=== Data shown ===

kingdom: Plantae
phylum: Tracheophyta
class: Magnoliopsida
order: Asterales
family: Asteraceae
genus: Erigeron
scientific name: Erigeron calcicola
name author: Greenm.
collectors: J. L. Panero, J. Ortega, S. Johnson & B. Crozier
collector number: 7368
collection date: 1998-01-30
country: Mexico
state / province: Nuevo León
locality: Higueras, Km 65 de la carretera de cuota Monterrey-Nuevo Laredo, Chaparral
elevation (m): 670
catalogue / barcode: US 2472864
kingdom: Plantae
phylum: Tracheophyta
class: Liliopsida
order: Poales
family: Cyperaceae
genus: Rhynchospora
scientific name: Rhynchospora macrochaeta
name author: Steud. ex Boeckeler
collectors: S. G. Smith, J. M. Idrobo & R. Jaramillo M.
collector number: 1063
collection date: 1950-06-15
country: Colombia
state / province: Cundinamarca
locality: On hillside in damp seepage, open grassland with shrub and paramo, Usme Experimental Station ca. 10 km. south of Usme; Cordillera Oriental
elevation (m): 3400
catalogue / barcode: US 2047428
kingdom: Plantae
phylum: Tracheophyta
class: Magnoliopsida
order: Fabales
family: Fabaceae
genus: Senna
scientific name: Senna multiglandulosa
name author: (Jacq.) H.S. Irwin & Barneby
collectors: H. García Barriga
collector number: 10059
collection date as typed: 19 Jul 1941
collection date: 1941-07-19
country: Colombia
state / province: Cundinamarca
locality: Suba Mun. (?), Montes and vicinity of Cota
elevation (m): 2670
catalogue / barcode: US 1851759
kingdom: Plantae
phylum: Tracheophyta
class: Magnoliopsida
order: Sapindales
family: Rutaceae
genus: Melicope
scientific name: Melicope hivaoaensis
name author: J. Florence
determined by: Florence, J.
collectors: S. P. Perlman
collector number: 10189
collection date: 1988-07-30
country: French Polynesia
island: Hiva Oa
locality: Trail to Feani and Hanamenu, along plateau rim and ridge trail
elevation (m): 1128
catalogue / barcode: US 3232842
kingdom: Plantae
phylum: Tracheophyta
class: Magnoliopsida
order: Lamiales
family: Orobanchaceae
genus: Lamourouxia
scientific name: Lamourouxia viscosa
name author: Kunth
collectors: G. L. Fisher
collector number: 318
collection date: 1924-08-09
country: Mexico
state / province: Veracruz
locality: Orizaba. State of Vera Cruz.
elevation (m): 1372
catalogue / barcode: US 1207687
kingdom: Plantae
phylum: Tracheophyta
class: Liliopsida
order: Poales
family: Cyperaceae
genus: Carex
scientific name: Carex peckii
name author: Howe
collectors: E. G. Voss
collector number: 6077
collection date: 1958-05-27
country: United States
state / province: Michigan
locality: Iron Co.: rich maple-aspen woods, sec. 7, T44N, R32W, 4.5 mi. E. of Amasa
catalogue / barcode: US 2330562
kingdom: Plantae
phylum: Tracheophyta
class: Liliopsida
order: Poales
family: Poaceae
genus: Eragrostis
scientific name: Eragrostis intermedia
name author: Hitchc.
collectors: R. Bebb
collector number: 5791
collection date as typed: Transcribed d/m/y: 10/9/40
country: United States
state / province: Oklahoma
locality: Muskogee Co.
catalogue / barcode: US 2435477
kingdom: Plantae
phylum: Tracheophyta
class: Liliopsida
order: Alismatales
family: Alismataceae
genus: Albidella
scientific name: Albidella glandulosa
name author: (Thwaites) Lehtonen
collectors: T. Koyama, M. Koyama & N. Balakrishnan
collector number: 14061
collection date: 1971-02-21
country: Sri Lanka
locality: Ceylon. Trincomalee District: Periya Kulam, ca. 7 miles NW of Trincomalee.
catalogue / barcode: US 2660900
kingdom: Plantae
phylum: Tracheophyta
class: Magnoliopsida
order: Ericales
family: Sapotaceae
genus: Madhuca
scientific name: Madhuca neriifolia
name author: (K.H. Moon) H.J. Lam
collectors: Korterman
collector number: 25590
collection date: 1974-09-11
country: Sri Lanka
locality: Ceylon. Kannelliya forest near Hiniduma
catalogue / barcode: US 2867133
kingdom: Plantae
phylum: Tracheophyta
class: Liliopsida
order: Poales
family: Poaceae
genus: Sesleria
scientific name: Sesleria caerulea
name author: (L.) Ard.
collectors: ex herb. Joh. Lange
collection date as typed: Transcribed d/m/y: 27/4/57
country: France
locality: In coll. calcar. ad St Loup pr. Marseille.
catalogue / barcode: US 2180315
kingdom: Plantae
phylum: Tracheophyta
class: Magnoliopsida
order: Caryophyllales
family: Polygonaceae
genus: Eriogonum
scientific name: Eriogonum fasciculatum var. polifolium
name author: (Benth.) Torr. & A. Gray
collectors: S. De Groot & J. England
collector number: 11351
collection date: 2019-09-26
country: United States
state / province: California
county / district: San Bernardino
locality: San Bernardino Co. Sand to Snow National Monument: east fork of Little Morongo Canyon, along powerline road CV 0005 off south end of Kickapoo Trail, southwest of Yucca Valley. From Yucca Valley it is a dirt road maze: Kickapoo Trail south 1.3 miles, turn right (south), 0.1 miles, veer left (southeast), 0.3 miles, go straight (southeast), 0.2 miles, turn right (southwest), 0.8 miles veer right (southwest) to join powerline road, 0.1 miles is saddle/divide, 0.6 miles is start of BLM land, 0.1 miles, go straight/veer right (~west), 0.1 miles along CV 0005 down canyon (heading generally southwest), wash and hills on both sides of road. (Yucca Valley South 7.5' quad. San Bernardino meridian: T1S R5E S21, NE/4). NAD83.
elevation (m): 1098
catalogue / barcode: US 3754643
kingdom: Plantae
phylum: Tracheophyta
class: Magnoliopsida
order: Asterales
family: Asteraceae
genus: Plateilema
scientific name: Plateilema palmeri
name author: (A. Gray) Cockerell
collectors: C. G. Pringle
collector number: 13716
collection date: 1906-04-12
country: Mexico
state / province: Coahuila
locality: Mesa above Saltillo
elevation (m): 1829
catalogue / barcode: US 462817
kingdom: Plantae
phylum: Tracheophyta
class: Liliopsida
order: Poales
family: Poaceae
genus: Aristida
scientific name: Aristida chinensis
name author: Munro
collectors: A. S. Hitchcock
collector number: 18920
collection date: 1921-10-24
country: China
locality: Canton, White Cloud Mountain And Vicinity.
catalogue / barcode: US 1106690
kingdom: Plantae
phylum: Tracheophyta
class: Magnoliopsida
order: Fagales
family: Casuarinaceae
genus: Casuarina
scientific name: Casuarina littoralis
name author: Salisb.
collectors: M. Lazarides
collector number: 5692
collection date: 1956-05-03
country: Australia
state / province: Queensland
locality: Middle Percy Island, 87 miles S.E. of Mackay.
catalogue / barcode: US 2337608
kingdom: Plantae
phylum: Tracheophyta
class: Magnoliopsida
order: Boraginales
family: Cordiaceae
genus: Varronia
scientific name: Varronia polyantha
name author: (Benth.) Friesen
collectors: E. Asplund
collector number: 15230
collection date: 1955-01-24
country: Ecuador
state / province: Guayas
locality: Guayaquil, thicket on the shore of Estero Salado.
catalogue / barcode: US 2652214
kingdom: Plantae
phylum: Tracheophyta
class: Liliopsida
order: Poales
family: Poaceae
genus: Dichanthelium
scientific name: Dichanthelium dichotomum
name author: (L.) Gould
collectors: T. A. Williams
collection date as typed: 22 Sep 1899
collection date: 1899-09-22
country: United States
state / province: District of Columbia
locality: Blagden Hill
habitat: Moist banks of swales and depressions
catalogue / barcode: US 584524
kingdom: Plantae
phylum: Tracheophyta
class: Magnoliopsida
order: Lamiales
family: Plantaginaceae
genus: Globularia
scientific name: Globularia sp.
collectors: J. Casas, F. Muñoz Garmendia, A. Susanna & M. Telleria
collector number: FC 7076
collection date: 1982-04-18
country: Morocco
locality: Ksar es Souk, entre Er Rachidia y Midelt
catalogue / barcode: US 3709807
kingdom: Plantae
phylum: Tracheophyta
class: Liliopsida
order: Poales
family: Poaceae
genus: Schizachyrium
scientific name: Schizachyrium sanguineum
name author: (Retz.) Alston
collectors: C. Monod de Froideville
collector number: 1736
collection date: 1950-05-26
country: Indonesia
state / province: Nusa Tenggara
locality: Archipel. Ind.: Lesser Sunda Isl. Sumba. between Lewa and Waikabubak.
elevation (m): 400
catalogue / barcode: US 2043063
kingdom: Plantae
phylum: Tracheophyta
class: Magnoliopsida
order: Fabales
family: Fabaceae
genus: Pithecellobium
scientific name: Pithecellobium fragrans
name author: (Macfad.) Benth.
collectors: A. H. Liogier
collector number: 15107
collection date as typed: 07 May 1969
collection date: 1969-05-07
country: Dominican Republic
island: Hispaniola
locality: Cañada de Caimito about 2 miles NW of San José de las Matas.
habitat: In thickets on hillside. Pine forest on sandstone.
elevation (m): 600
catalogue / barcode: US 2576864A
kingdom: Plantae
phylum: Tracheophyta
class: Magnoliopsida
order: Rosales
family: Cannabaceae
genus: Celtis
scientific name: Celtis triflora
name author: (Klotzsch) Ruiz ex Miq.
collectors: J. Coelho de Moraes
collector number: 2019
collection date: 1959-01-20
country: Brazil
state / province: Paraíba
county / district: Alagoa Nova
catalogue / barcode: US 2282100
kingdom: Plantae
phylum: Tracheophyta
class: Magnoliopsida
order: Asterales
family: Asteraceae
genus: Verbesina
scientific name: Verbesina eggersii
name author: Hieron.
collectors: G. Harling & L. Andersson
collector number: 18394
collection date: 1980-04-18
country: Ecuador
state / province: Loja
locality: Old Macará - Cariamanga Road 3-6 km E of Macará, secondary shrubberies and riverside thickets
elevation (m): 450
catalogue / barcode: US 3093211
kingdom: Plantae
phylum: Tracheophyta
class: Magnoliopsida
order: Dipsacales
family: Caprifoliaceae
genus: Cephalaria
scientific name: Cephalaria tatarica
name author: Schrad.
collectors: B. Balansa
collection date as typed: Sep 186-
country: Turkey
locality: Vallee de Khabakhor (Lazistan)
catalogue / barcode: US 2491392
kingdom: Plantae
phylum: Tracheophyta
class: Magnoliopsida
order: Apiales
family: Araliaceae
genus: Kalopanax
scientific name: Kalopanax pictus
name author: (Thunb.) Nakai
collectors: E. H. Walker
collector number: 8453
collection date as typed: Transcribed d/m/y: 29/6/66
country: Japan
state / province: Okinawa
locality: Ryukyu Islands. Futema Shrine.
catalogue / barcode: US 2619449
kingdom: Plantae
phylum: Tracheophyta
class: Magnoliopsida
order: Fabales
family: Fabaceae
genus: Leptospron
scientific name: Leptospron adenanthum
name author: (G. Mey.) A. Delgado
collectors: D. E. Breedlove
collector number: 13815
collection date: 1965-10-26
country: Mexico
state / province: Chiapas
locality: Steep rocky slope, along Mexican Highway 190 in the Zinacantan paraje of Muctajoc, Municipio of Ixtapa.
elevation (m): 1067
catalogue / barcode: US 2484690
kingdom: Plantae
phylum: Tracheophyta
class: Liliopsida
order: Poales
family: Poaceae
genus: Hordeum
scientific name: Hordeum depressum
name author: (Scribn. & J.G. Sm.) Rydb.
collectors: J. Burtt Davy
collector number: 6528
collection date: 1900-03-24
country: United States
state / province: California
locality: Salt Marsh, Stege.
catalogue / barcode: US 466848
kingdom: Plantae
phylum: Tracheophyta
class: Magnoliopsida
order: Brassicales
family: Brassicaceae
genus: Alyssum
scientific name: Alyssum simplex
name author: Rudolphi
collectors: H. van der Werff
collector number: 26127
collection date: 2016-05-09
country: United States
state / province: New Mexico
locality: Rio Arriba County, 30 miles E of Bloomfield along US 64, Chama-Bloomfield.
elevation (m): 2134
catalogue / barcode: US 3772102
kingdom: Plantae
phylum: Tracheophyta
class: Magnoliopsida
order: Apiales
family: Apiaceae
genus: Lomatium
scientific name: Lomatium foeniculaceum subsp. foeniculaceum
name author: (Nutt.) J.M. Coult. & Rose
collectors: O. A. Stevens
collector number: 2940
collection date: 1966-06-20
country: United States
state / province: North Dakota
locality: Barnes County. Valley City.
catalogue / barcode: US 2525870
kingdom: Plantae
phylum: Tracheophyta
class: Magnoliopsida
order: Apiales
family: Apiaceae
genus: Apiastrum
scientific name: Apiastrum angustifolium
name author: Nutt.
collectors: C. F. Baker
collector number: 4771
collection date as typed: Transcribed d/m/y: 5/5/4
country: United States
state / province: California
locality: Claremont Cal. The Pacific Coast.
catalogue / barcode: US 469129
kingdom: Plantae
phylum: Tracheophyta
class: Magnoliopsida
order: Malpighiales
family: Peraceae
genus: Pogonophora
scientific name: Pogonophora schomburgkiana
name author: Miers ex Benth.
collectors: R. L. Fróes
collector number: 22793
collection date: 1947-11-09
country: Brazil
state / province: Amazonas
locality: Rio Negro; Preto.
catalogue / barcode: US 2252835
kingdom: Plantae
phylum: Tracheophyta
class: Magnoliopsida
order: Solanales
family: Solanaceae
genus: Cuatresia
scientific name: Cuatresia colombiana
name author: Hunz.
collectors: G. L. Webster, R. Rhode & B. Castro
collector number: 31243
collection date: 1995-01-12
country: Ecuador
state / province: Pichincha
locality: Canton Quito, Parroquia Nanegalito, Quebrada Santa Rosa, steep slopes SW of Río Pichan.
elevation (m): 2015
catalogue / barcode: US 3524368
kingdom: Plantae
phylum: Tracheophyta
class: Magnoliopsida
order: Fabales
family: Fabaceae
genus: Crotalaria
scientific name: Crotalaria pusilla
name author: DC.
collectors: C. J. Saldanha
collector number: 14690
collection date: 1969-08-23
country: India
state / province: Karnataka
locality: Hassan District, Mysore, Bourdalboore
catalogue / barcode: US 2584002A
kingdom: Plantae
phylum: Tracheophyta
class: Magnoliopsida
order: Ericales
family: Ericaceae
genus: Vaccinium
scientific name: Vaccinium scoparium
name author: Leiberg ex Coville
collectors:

===

** Directions **
Pull out every line of the records that contains the string "typed".

** Result below **
collection date as typed: 19 Jul 1941
collection date as typed: Transcribed d/m/y: 10/9/40
collection date as typed: Transcribed d/m/y: 27/4/57
collection date as typed: 22 Sep 1899
collection date as typed: 07 May 1969
collection date as typed: Sep 186-
collection date as typed: Transcribed d/m/y: 29/6/66
collection date as typed: Transcribed d/m/y: 5/5/4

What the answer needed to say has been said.